I’m training a classification model with Random Forest to discriminate between 6 categories. My transactional data has approximately 60k+ observations and 35 variables. Here’s an example of how it approximately looks like.
_________________________________________________ |user_id|acquisition_date|x_var_1|x_var_2| y_vay | |-------|----------------|-------|-------|--------| |111 | 2013-04-01 | 12 | US | group1 | |222 | 2013-04-12 | 6 | PNG | group1 | |333 | 2013-05-05 | 30 | DE | group2 | |444 | 2013-05-10 | 78 | US | group3 | |555 | 2013-06-15 | 15 | BR | group1 | |666 | 2013-06-15 | 237 | FR | group6 |
Once the the model is created, I’d like to score observations from the last few week.
As there have been changes to the system, the more recent observations will resemble more closely the environment of the current observations that I’d like to predict.

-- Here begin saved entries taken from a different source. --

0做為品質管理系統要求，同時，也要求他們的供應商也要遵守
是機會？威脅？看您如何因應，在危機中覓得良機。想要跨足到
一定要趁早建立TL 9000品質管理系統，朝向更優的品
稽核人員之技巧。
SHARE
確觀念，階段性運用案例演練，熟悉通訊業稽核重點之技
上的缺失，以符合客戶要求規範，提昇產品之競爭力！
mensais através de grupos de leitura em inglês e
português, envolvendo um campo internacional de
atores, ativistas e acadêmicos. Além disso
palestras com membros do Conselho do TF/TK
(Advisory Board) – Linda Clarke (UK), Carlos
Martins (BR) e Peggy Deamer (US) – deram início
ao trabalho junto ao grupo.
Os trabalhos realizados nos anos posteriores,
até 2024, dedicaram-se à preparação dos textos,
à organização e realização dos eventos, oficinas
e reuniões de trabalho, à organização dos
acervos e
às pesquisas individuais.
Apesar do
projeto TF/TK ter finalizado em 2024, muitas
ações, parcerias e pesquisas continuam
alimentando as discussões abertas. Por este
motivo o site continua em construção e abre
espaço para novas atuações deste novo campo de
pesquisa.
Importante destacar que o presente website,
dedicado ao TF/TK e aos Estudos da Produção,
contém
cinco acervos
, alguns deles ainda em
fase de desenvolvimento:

Hence, I want to create a weight variable so that the Random Forest would put more importance on the recent observations.
Does anyone know if the randomForest package in R able to handle weights per observation?
Also, can you please suggest what is a good method for creating the weight variable? For example, as my data is from 2013, I was thinking that I can take the month number from the date as weight. Does anyone see a problem with this method?
Many thanks in advance!
ranger package in R (pdf), which is relatively new, will do this. The ranger implementation of random forests has a
case.weights argument that takes a vector with individual case / observation weights.